Above the coffee cups and crumpets, between the chimes of the half hour, through the hazy scent of flowers cut from the garden; conversation is exchanged. Nancy brings the teapot through from the kitchen. Rupert, the salesman, describes a consignment of ladies wigs that has just arrived at the depot;

“Beautiful styles, they are Nancy, really tip-top–”

And the artist, Anita, awaits the arrival of an envelope of bad news as she has done all the week. It is through these vignettes of life that our story shall be told. Through the snatched glimpses of incident and waiting, through the momentary struggles and unimportant meals of tea and toast; all shall be documented, recorded, reported and sketched.

“And for the first time they’ve produced the Enchantment range in bruised apricot. I’ve always said that the Enchantment was deserving of bruised apricot.”

“Do any women really still wear wigs these days?” asks Laura, one of the students.

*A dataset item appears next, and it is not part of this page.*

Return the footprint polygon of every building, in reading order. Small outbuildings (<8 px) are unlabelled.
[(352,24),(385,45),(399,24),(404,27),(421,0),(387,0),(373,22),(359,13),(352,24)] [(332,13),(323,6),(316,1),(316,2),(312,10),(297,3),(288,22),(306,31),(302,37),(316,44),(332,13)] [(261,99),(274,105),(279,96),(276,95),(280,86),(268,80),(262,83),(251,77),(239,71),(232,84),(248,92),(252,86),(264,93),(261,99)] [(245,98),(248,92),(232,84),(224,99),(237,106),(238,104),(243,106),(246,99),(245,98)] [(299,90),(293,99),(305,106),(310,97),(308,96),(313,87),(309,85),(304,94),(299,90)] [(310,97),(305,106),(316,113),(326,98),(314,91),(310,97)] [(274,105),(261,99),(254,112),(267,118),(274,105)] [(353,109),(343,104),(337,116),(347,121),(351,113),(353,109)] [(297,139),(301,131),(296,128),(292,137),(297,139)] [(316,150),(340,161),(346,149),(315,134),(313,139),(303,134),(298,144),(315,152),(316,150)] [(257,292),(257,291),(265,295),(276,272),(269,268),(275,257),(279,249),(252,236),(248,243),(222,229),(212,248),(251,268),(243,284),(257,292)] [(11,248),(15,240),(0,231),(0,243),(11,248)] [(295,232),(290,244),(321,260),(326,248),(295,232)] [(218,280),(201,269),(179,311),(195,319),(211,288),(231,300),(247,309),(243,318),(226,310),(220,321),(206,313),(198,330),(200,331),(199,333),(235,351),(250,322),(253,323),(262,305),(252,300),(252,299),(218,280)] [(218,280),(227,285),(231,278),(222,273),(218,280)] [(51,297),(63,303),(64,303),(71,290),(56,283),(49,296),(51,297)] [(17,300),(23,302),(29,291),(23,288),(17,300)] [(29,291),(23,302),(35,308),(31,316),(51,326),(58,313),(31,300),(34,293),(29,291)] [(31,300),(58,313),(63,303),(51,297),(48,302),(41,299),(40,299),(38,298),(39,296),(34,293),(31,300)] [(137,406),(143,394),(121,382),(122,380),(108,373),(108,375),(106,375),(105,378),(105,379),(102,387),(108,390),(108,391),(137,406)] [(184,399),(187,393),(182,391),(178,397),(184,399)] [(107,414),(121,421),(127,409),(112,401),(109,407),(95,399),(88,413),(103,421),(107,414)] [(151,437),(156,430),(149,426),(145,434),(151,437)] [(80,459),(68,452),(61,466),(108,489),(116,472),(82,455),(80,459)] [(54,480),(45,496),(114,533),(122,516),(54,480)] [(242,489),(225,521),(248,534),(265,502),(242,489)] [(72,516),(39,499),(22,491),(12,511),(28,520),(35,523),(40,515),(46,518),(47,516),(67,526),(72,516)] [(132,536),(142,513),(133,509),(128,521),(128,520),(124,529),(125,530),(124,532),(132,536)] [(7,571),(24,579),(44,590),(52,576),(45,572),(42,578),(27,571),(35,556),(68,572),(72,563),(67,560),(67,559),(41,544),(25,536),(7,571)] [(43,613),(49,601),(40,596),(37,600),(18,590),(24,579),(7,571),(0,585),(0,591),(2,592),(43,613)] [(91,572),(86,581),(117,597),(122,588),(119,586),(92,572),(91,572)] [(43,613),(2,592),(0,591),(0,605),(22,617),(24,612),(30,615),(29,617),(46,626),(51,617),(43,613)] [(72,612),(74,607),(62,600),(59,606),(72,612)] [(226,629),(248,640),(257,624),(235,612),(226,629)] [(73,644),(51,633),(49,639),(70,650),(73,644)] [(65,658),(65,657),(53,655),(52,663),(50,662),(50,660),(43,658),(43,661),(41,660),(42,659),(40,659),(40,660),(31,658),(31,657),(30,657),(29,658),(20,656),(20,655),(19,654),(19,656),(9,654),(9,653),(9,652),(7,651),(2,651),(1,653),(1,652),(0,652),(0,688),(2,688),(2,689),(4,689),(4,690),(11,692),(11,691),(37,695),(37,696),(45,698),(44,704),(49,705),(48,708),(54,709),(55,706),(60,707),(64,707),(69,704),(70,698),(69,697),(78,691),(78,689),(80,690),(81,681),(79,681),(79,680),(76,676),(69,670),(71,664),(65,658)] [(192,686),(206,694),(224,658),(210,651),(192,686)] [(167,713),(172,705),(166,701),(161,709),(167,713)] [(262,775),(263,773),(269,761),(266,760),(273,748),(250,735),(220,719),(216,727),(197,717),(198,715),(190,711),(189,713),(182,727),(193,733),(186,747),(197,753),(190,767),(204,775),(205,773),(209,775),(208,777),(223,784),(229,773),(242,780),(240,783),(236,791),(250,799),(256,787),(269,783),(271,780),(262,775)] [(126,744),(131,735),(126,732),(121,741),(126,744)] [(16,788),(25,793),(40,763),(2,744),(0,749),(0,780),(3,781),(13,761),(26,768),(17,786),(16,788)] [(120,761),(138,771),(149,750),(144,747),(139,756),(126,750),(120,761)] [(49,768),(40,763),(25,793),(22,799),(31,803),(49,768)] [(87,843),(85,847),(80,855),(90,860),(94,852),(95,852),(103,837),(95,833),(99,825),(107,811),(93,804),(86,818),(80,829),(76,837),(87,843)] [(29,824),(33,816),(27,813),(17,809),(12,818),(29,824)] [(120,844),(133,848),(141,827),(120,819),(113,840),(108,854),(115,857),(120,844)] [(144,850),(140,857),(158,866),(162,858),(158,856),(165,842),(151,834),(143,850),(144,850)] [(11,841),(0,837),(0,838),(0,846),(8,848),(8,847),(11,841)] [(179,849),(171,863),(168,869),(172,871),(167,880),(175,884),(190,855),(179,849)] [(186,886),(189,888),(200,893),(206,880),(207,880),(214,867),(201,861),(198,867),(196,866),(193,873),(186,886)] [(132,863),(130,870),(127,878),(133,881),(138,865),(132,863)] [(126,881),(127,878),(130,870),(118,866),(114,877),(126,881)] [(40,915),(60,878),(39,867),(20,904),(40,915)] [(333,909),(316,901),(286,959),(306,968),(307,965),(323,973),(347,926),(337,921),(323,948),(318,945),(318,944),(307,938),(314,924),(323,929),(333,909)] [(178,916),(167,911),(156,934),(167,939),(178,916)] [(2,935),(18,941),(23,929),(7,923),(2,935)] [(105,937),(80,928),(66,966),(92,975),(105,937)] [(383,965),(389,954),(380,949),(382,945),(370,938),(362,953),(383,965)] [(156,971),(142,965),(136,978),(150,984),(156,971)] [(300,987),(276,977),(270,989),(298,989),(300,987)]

“Wigs never go out of fashion.” Rupert replies and is about to enter into his sales patter, ready to dive into the pool of familiar rhythms and rippling cadences, its proud boasts of how another look might be achieved in a matter of minutes, and these wigs are an investment – classic styles that will never look tired… when the attention of the room is taken from him by the sudden appearance of Ernest in the doorway.

Figure VII

June 29, 2006


Our story begins some time around seven on a wet Thursday morning in June. Rain beats out a steady pulse upon the windowpanes. Tealeaves infuse in the rich darkness of the pot. Nancy lays out breakfast thing in the dining room as she used to for her husband and now does for her guests, who one by one descend the staircase and enter the room.